A 13-speaker Yamaha sound system comes standard, and it’s a genuine step up from the tinny setups you usually get at this price. There’s an augmented-reality head-up display, touch-sensitive shortcuts on the steering wheel, and a 50-watt wireless charging pad that’s now ventilated so your phone doesn’t cook on a hot day.

Then there’s the stuff you find by accident. There’s a fridge in the centre console, temperature-controlled, which sounds like a gimmick until it’s 30 degrees and your flat white is still cold by Rose Bay.

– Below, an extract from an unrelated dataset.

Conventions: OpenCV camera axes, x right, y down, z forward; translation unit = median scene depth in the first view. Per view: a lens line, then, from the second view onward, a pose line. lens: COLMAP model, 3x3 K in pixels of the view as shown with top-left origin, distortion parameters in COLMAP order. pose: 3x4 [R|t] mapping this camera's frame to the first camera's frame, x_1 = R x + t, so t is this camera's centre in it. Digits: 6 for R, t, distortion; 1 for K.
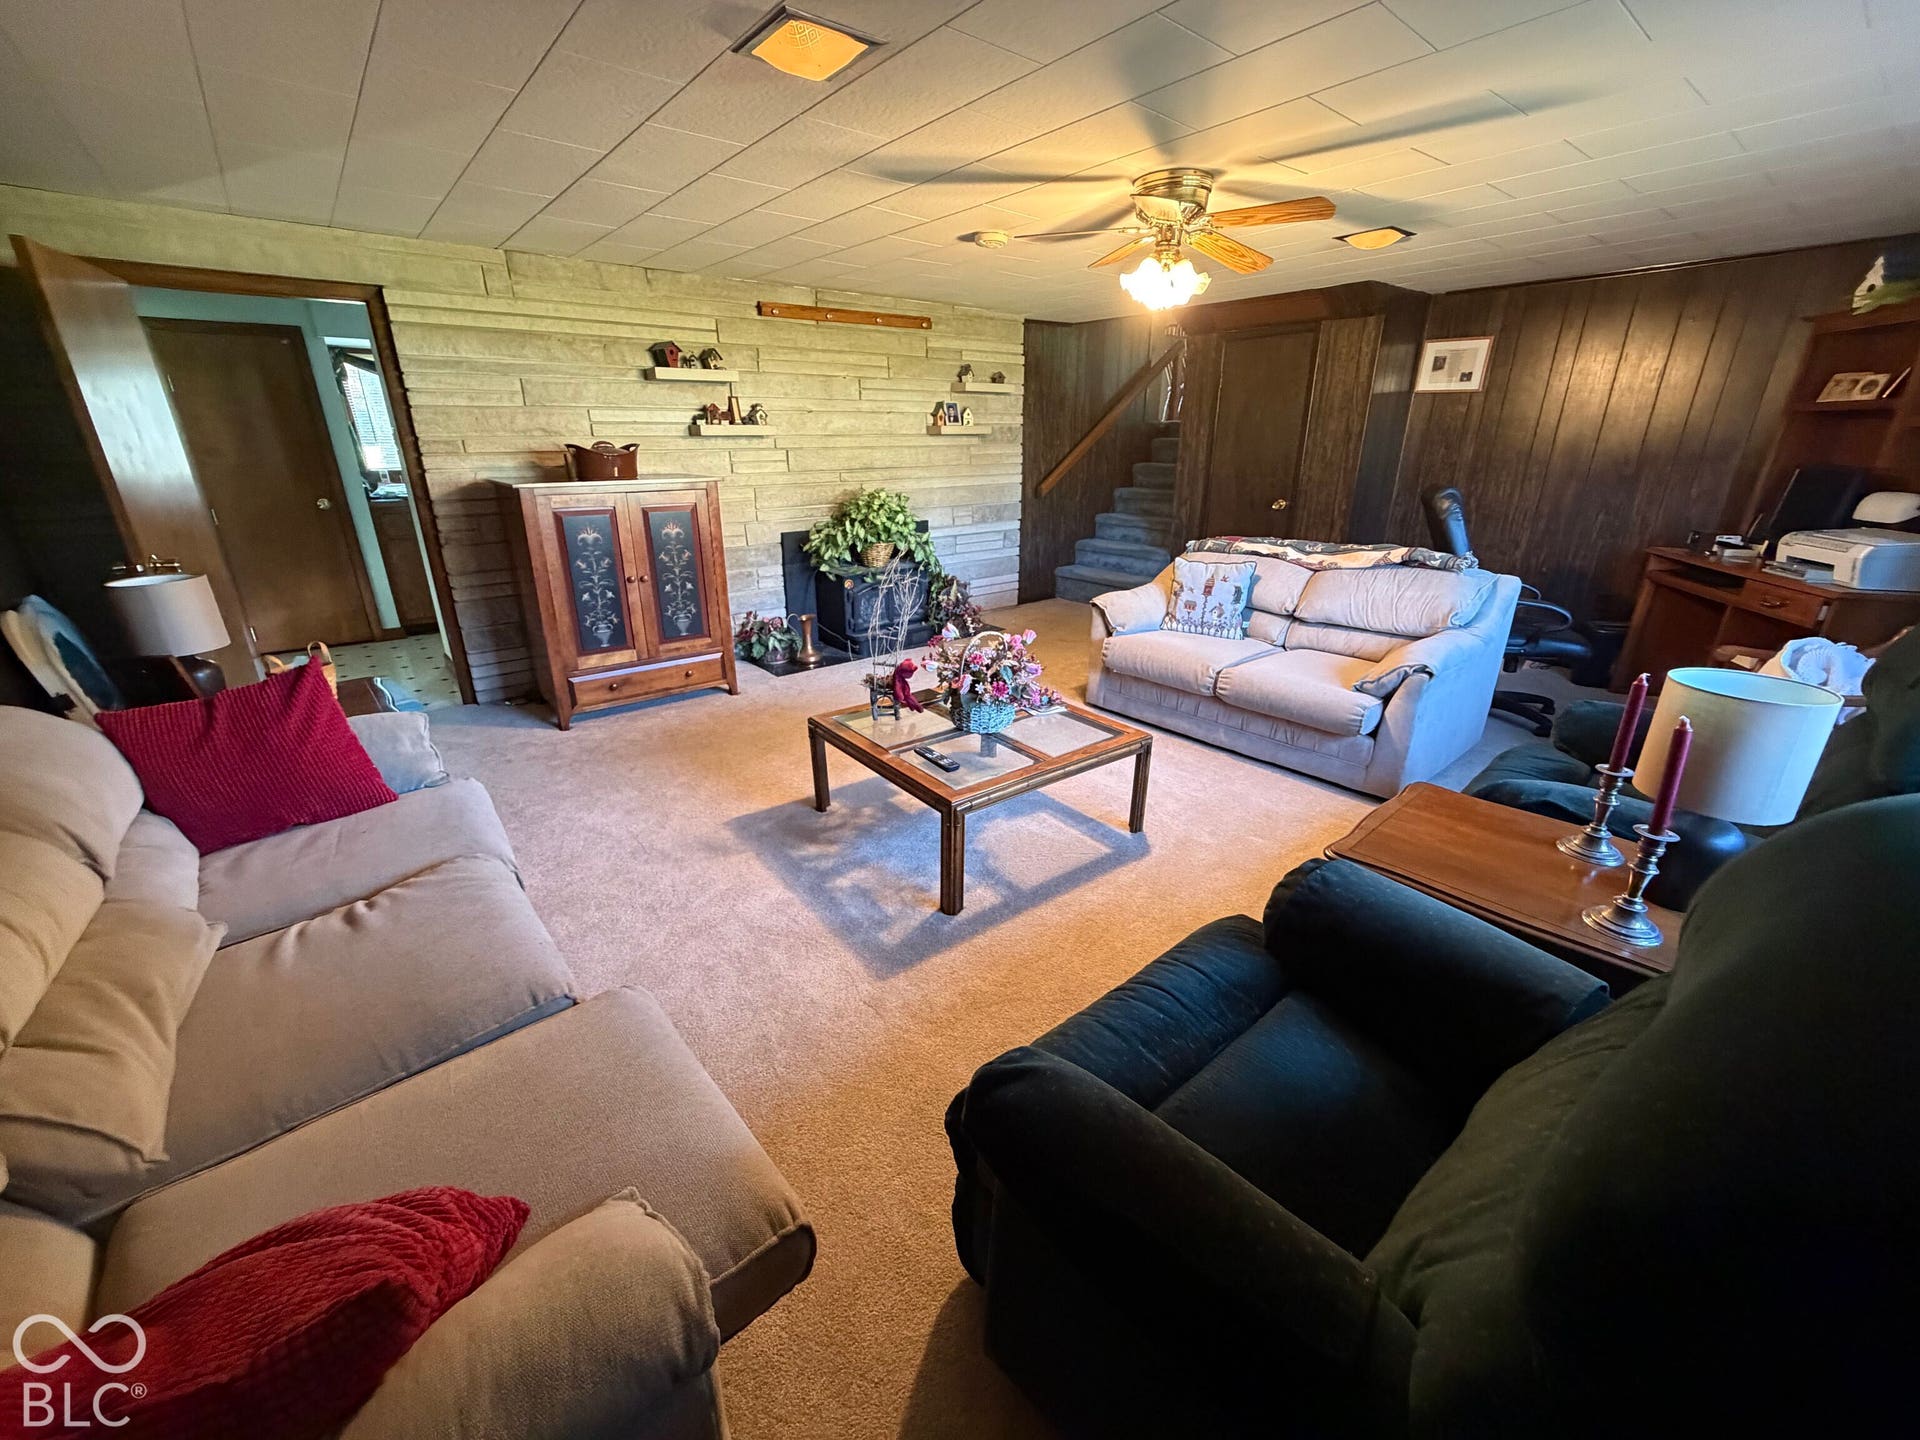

The front seats massage, the quilted trim feels premium without shouting about it, and the boot has quietly grown to 404 litres thanks to extra under-floor storage.
This is where the value argument really lands. Half of these are things you’d pay extra for, or wouldn’t get at all, on a European car costing twice as much:
- Temperature-controlled fridge in the centre console, standard on the AWD. Keeps your drinks cold on a 35-degree day without an esky in the boot.
- Massaging front seats, the sort of thing usually reserved for a German options list north of $90k.
- 13-speaker Yamaha sound system as standard, not a $2,000 upgrade.
- Augmented-reality head-up display that puts nav arrows over the actual road ahead.
- 22kW AC charging on the AWD, double the usual home-charging rate, so an overnight top-up barely touches the sides.
- Power-operated front doors, currently thrown in as part of the run-out offer.
- Heated front and rear seats standard, so the back-seat passengers aren’t an afterthought.
- 50-watt ventilated wireless charger that actually keeps your phone cool while it fast-charges.
- A boot that’s grown from 342 to 404 litres, with proper under-floor storage for the charging cables.
- Zeekr’s AD driver-assist suite: five cameras, five radar sensors, twelve ultrasonic sensors and remote parking, all standard.
Run that list past anyone shopping for a Volvo EX30 or a base BMW iX1 and watch their face change.
The X sits on the same bones as the Volvo EX30, and it’ll be cross-shopped against the BYD Atto 3, the MG4 and the Kia EV3.
In terms of power, charging speed, and standard kit for the money, the Zeekr is ahead of all of them, and it’s pulling away from the European options that cost considerably more for less.
That’s the pattern with Zeekr at the moment. Every time they update something, the spec jumps and the price either holds or drops, and the established brands are left explaining why their version costs more.
The honest flaws are minor. The 415km range won’t suit anyone doing big regular highway runs. Hardly a dealbreaker for the inner-city buyer this car is built for.
The Zeekr X Performance AWD is quicker than a 911 Carrera, costs a fifth as much, looks superb in that khaki green, and right now comes with thousands in extras if you sign before June 30. The value is the story, and on value it’s a slam dunk.